Typing GraphQL Operations in ReasonML

How do you type your GraphQL schema on the client side of your application? It seems like an easy question to answer, but it’s actually deceivingly tricky. GraphQL’s inherent ability to fetch different shapes of data based on the query structure makes typing query responses worthy of some careful thought.

Let’s take a look at some different approaches, along with the pros and cons of each!

Approach #1: A Type For Each Schema Type

This approach is pretty easy to explain: your GraphQL schema is made up of a bunch of types, right? So, let’s just make a Reason type for each of those types and call it a day. The understanding of what a User is gets shared between the schema and the frontend code, and you can define components that need a prop of type User and be able to tell, at a glance, what they’re about and what kind of data they’re working with.

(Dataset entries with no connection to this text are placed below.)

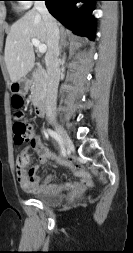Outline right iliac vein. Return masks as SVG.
<instances>
[{"instance_id":"right-iliac-vein-1","label":"right iliac vein","mask_w":133,"mask_h":253,"mask_svg":"<svg viewBox=\"0 0 133 253\" xmlns=\"http://www.w3.org/2000/svg\"><path fill=\"white\" fill-rule=\"evenodd\" d=\"M53 125L55 126L57 133L60 135L62 139L63 146L65 148H70L72 145V142H71L70 137L66 133V131L55 121H53Z\"/></svg>"}]
</instances>
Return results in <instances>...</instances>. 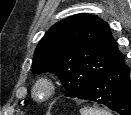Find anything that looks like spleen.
I'll list each match as a JSON object with an SVG mask.
<instances>
[{"label": "spleen", "instance_id": "obj_1", "mask_svg": "<svg viewBox=\"0 0 131 115\" xmlns=\"http://www.w3.org/2000/svg\"><path fill=\"white\" fill-rule=\"evenodd\" d=\"M81 115H111L110 112L103 109L81 108Z\"/></svg>", "mask_w": 131, "mask_h": 115}]
</instances>
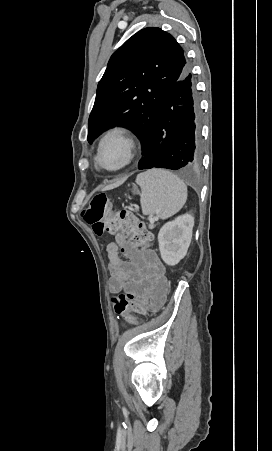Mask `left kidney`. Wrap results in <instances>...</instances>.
<instances>
[{"instance_id":"left-kidney-1","label":"left kidney","mask_w":272,"mask_h":451,"mask_svg":"<svg viewBox=\"0 0 272 451\" xmlns=\"http://www.w3.org/2000/svg\"><path fill=\"white\" fill-rule=\"evenodd\" d=\"M194 218L190 214L178 216L173 222H167L158 233L161 257L168 265H175L187 253L192 237Z\"/></svg>"}]
</instances>
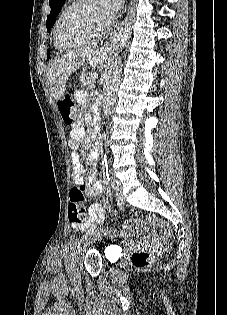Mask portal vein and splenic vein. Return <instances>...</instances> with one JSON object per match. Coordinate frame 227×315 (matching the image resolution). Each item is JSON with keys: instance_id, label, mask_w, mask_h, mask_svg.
I'll return each instance as SVG.
<instances>
[{"instance_id": "1", "label": "portal vein and splenic vein", "mask_w": 227, "mask_h": 315, "mask_svg": "<svg viewBox=\"0 0 227 315\" xmlns=\"http://www.w3.org/2000/svg\"><path fill=\"white\" fill-rule=\"evenodd\" d=\"M92 77H93V79H97L98 78V74L94 73Z\"/></svg>"}]
</instances>
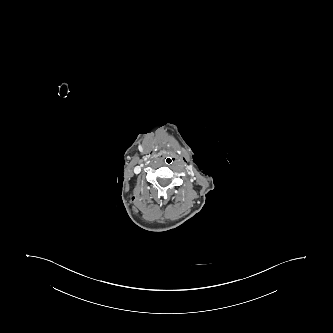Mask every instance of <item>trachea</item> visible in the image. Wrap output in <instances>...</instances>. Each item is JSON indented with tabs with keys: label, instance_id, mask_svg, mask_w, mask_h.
<instances>
[{
	"label": "trachea",
	"instance_id": "1",
	"mask_svg": "<svg viewBox=\"0 0 333 333\" xmlns=\"http://www.w3.org/2000/svg\"><path fill=\"white\" fill-rule=\"evenodd\" d=\"M174 162H175V159L170 154H167V155L163 156V158H162L163 165H165L167 167L172 166L174 164Z\"/></svg>",
	"mask_w": 333,
	"mask_h": 333
}]
</instances>
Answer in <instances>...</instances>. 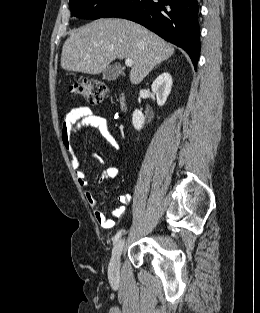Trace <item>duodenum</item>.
Wrapping results in <instances>:
<instances>
[{
    "mask_svg": "<svg viewBox=\"0 0 260 313\" xmlns=\"http://www.w3.org/2000/svg\"><path fill=\"white\" fill-rule=\"evenodd\" d=\"M119 106L121 110H125L127 108V97L124 92L119 95Z\"/></svg>",
    "mask_w": 260,
    "mask_h": 313,
    "instance_id": "duodenum-1",
    "label": "duodenum"
}]
</instances>
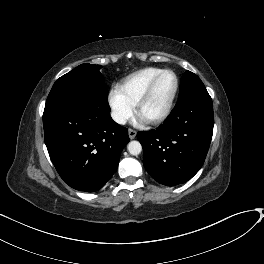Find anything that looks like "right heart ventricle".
<instances>
[{
	"instance_id": "1",
	"label": "right heart ventricle",
	"mask_w": 264,
	"mask_h": 264,
	"mask_svg": "<svg viewBox=\"0 0 264 264\" xmlns=\"http://www.w3.org/2000/svg\"><path fill=\"white\" fill-rule=\"evenodd\" d=\"M162 70L156 67L137 70L123 79L119 90L131 103L135 104L151 80Z\"/></svg>"
}]
</instances>
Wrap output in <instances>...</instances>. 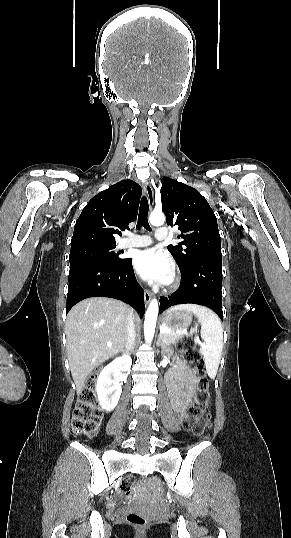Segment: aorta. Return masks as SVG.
I'll return each mask as SVG.
<instances>
[{"mask_svg":"<svg viewBox=\"0 0 291 538\" xmlns=\"http://www.w3.org/2000/svg\"><path fill=\"white\" fill-rule=\"evenodd\" d=\"M149 220L151 224L159 226L164 223L165 217L162 212H152ZM158 309V301L156 299H152L146 311L144 321V338L148 343H151L154 337Z\"/></svg>","mask_w":291,"mask_h":538,"instance_id":"762f6f07","label":"aorta"}]
</instances>
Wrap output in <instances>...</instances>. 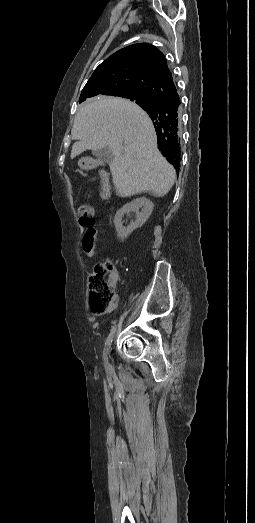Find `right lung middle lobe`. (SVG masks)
<instances>
[{"label": "right lung middle lobe", "instance_id": "1", "mask_svg": "<svg viewBox=\"0 0 255 523\" xmlns=\"http://www.w3.org/2000/svg\"><path fill=\"white\" fill-rule=\"evenodd\" d=\"M116 96L130 99L131 101L140 102L144 108H150L153 105V99L146 92L140 90H126Z\"/></svg>", "mask_w": 255, "mask_h": 523}]
</instances>
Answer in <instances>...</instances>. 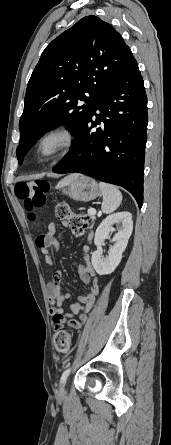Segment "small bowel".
<instances>
[{"instance_id": "small-bowel-1", "label": "small bowel", "mask_w": 171, "mask_h": 445, "mask_svg": "<svg viewBox=\"0 0 171 445\" xmlns=\"http://www.w3.org/2000/svg\"><path fill=\"white\" fill-rule=\"evenodd\" d=\"M57 232V226L55 223H50L45 233L40 234L36 238V245L44 255V263L46 266H52L54 264V258L50 254V249L59 251L60 243L55 238ZM84 264L77 266V274L81 281L87 286V291L78 297V301L70 305V312L64 313L63 304L70 299L69 293L62 292V275L60 272H56L51 281L47 284V297L51 304L49 313L52 319V323L55 328L62 326L67 322L70 329H80L82 322L71 320L74 316H80L81 320H84V312L89 310L95 301L96 295L99 290V282L96 272L90 261L89 248L86 245L84 247ZM57 317H62L64 323L58 324L55 320Z\"/></svg>"}]
</instances>
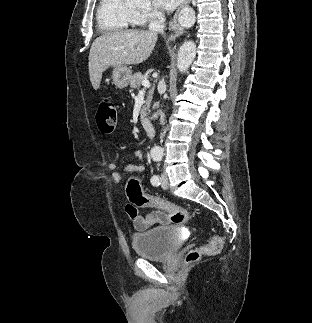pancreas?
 <instances>
[{
  "label": "pancreas",
  "instance_id": "1",
  "mask_svg": "<svg viewBox=\"0 0 312 323\" xmlns=\"http://www.w3.org/2000/svg\"><path fill=\"white\" fill-rule=\"evenodd\" d=\"M143 80H147V76H143V74H141V72H136V74H133V76H131V80L129 82L130 88H140ZM153 92H154L153 88H152V90H149V94L147 96L145 106H143V108L140 112L141 122H143V120H146V114H147V112H149V106H150L151 100L153 98Z\"/></svg>",
  "mask_w": 312,
  "mask_h": 323
}]
</instances>
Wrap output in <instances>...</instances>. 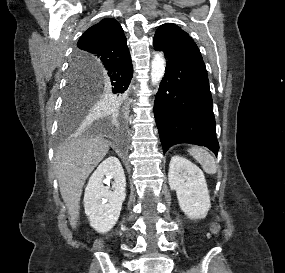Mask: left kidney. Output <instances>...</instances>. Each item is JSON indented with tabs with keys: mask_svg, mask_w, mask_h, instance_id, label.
Returning <instances> with one entry per match:
<instances>
[{
	"mask_svg": "<svg viewBox=\"0 0 285 273\" xmlns=\"http://www.w3.org/2000/svg\"><path fill=\"white\" fill-rule=\"evenodd\" d=\"M168 180L170 188L176 191L181 210L190 218H205L210 208V196L200 168L186 158L173 156Z\"/></svg>",
	"mask_w": 285,
	"mask_h": 273,
	"instance_id": "obj_1",
	"label": "left kidney"
}]
</instances>
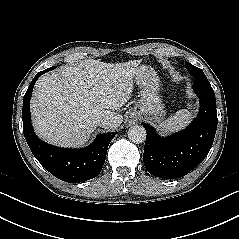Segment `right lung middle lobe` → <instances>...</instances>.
I'll return each mask as SVG.
<instances>
[{
  "label": "right lung middle lobe",
  "instance_id": "dd1d6c3e",
  "mask_svg": "<svg viewBox=\"0 0 239 239\" xmlns=\"http://www.w3.org/2000/svg\"><path fill=\"white\" fill-rule=\"evenodd\" d=\"M55 68H56V67H55V66H53V67H50L49 69H50V70H52V69H55Z\"/></svg>",
  "mask_w": 239,
  "mask_h": 239
}]
</instances>
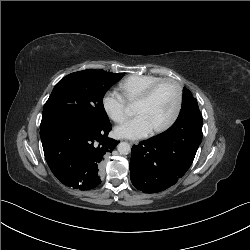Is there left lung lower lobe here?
<instances>
[{
	"mask_svg": "<svg viewBox=\"0 0 250 250\" xmlns=\"http://www.w3.org/2000/svg\"><path fill=\"white\" fill-rule=\"evenodd\" d=\"M202 140V119L176 120L164 133L132 147L130 179L145 193L174 185L191 166Z\"/></svg>",
	"mask_w": 250,
	"mask_h": 250,
	"instance_id": "1",
	"label": "left lung lower lobe"
}]
</instances>
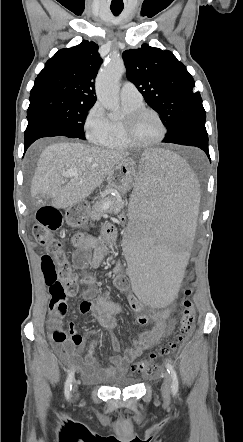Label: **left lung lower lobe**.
<instances>
[{
	"mask_svg": "<svg viewBox=\"0 0 243 442\" xmlns=\"http://www.w3.org/2000/svg\"><path fill=\"white\" fill-rule=\"evenodd\" d=\"M205 120L206 115L191 118L173 136L163 142L199 147L210 159Z\"/></svg>",
	"mask_w": 243,
	"mask_h": 442,
	"instance_id": "0a47b994",
	"label": "left lung lower lobe"
}]
</instances>
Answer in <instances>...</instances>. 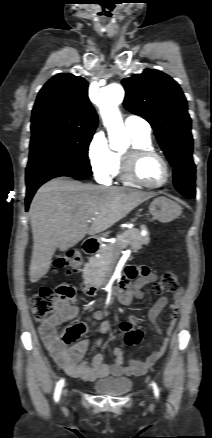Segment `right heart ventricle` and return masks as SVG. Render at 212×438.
Segmentation results:
<instances>
[{
    "label": "right heart ventricle",
    "mask_w": 212,
    "mask_h": 438,
    "mask_svg": "<svg viewBox=\"0 0 212 438\" xmlns=\"http://www.w3.org/2000/svg\"><path fill=\"white\" fill-rule=\"evenodd\" d=\"M130 137L132 140V145L134 147L153 149L152 139L150 135L143 136V135L130 133ZM113 157H114V169L112 172V176H119L121 178H124L122 176V169H121L123 154L120 152H113Z\"/></svg>",
    "instance_id": "obj_1"
}]
</instances>
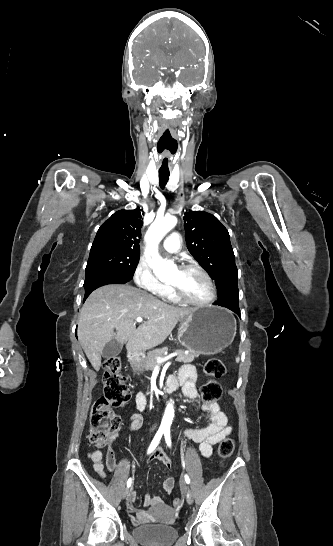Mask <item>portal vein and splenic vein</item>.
<instances>
[{
	"instance_id": "18ae733b",
	"label": "portal vein and splenic vein",
	"mask_w": 333,
	"mask_h": 546,
	"mask_svg": "<svg viewBox=\"0 0 333 546\" xmlns=\"http://www.w3.org/2000/svg\"><path fill=\"white\" fill-rule=\"evenodd\" d=\"M142 321H143V318H142V317H137V318H136V322H137V323H142ZM178 355H179L178 352H173V353H171V354H169V355H167V356H165V357H158V358H157V363L165 362V361H167V360H169V359H171V358H173V357H175V356H178Z\"/></svg>"
}]
</instances>
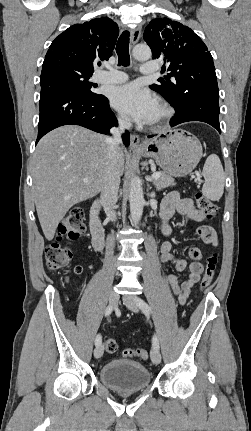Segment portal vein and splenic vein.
Listing matches in <instances>:
<instances>
[{
	"mask_svg": "<svg viewBox=\"0 0 251 431\" xmlns=\"http://www.w3.org/2000/svg\"><path fill=\"white\" fill-rule=\"evenodd\" d=\"M159 176H160L159 173H153L152 176H151V179L152 180L157 179V178H159ZM83 182L87 183L88 179L87 178L83 179Z\"/></svg>",
	"mask_w": 251,
	"mask_h": 431,
	"instance_id": "1",
	"label": "portal vein and splenic vein"
}]
</instances>
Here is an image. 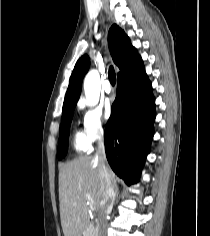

But here’s where a core feature of GraphQL butts up against our simplistic type definition: a GraphQL’s operation result may or may not contain any specific field that’s defined on a GraphQL type! If we treat the User type as equivalent throughout our project, but then query different fields on it in different places, we’re likely going to run into a situation where a component is missing a field it’s expecting to have, and there’s no way for our types to warn us of this.

You could type each field as potentially undefined (and then also nullable on top of that, for fields that aren’t non-null in the schema), but then you’ve got a whole extra layer of unwrapping to do at every point you actually need to use it. And that’s no fun.

Approach #2: A Type For Each Operation

With this approach, we avoid the pitfalls of Approach #1 by creating a specific type for each operation in your project that contains all of the fields that are actually included in your query - and none of the fields that aren’t. Now you can work with confidence in your types, knowing you can’t accidentally try to access a field you didn’t query.

But, there’s also a downside. Since each type applies only to that one operation, what is actually one type in your GraphQL schema (say, a User), gets represented across your project in different ways depending on how it’s queried. This might not sound like that big of a deal, but I’d argue that in a reasonably large or complex app, you can use all the help you can get making sense of things, and the ability to understand at a glance that two components are working with the same GraphQL data from their type definition can really help someone navigating a codebase.

Despite this downside, this is the approach most (all?) of the existing solutions take. In the Reason world, the most well-known is graphql-ppx, which auto-generates types for you based on your operation definitions. Even most TypeScript codegen tools follow this approach.

Wouldn’t it be great if we could combine the ease of use of types based directly on our schema’s types, with the confidence we get from knowing we’re not trying to use a field we haven’t actually queried?

Approach #3: Abstract Types With Runtime Field Checking

Abstract types to the rescue! In any typed language, an abstract type is a type without a definition (or with an incomplete definition). Reason (or, more precisely, BuckleScript) actually provides a helper you’ve probably already encountered for defining an abstract type that’s based on an underlying JS object:

[@bs.deriving abstract]
type person = {
  firstName: string,
  lastName: string
};

Reason treats this as an abstract type in that you can’t directly access it’s properties; you have to use getter/setter functions:

let myName = firstNameGet(person);

So, how does this help us with typing GraphQL schemas? If we model our schema types as abstract types with getter functions, we can do something like this:

let graphQLResponse: Query.t;
let firstName = graphQLResponse->personGet->firstNameGet;

Where personGet is a getter on the Query.t type for the person field, and firstNameGet is a getter for the firstName field on our Person.t type.

Since these are functions, we have the opportunity to do add some extra logic to them at runtime! For instance, we can verify that the firstName field actually exists on the underlying JSON object we think is a Person.t, and throw a very helpful error if it doesn’t.

Here’s the thing about trying to use a field you haven’t fetched: it’ll almost always turn up as a problem during development, way before the code ever gets shipped to a user. Think about it: can you actually imagine a scenario where that issue would escape a developer’s notice, let alone QA? If the data you’re needing isn’t there, the developer will notice, and if there’s a helpful error message to boot, it’ll be super simple to fix! Sure, it’d be slightly better to catch it with the type system, but catching it a runtime instead is a small price to pay for the benefit of keeping your types closely aligned with your schema!

What’s Best For You?

It’s probably not a surprise that I’m partial to the abstract types approach. At my company, we started using this approach several months ago (combined with some codegen tooling I wrote) and it’s been a really nice experience for us. I love moving between my GraphQL code and my client-side code and knowing that the type names line up, and being able to tell what a particular component is working with from its type definition!

That said, the popularity of tools like graphql-ppx prove that you can absolutely build an app with operation-specific types… and probably even with non-abstract, schema-specific types, too! I think the key is, as always, to know the tradeoffs inherent in any approach, and make the best decision for your project. I hope this post helps shed some light on your options!